NEW DELHI (Reuters) – India is planning new rules to make batteries used in scooters, motorcycles and three-wheeled rickshaws swappable across different models, part of a proposed new policy released by think-tank Niti Aayog.
Niti Aayog said the draft policy, which proposes standards for battery pack dimensions and charging connectors to support interoperability, will decouple battery costs from the upfront cost of buying electric vehicles, driving EV adoption.
Swappable batteries are not currently used in India’s fast-growing electric scooter segment on any commercial scale.
The draft policy did not include details of any investment plans. It will be open to public comments until June 5, after which a final policy will be produced. Once finalised, it will be in force until March 31, 2025.
The think-tank has also proposed offering buyers incentives for the purchase of EVs with swappable batteries.

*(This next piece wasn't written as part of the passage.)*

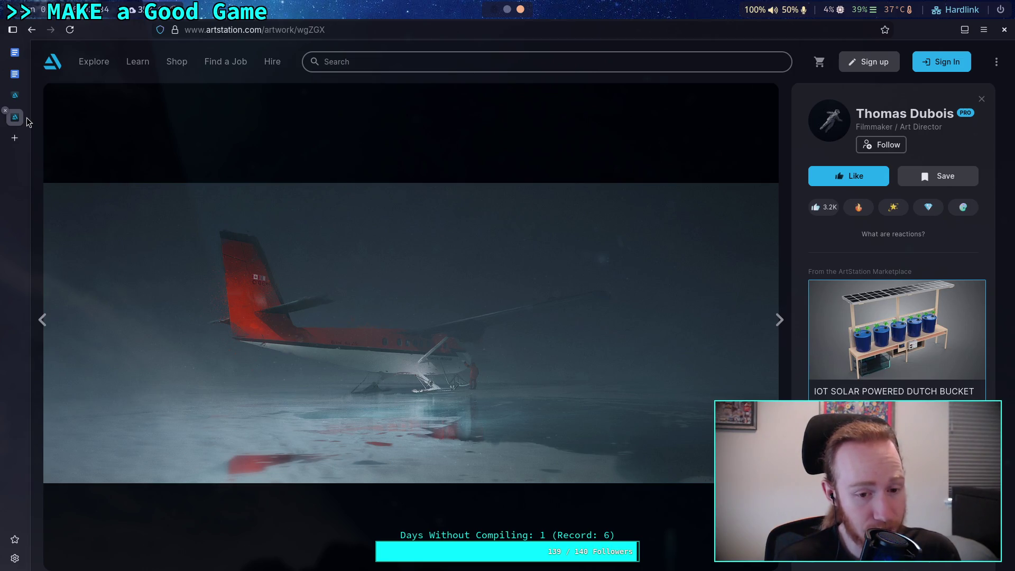
mouse_move(18, 102)
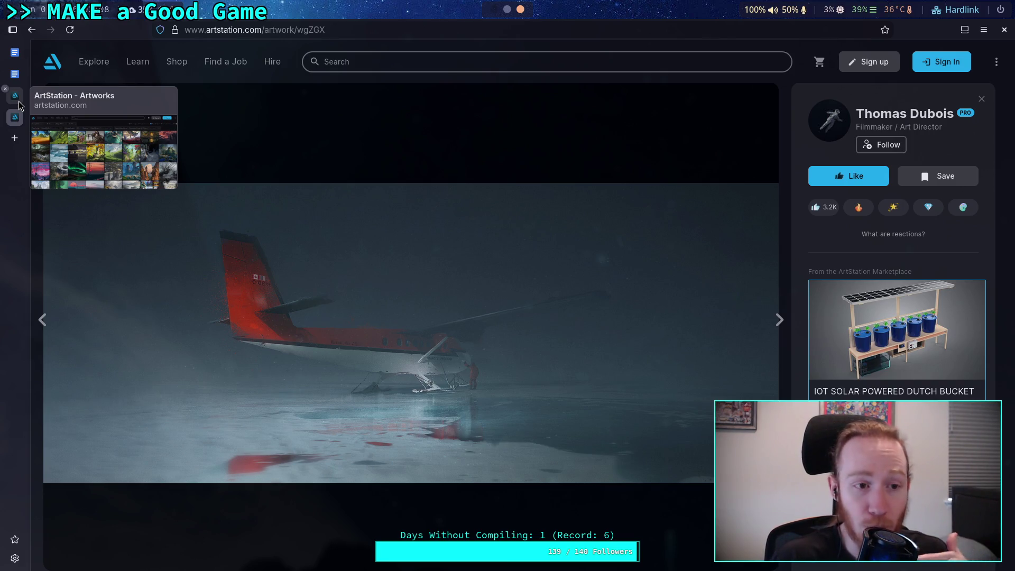
mouse_move(21, 78)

While it did not give further details, Reuters has previously reported that the incentives could be up to 20% of the total battery lease cost.
India said in February it would introduce a new policy for battery swapping to boost sales of EVs, which are key to Prime Minister Narendra Modi’s carbon reduction and climate change agenda.
The move is a boost for companies like India’s Reliance Industries and Britain’s BP Plc, which last year formed a battery-swapping joint venture in the country.
Others in the EV battery field in India include Japan’s Honda Motor, Indian start-up Sun Mobility, and motorbike maker Hero MotoCorp which has formed a partnership with Taiwan’s Gogoro.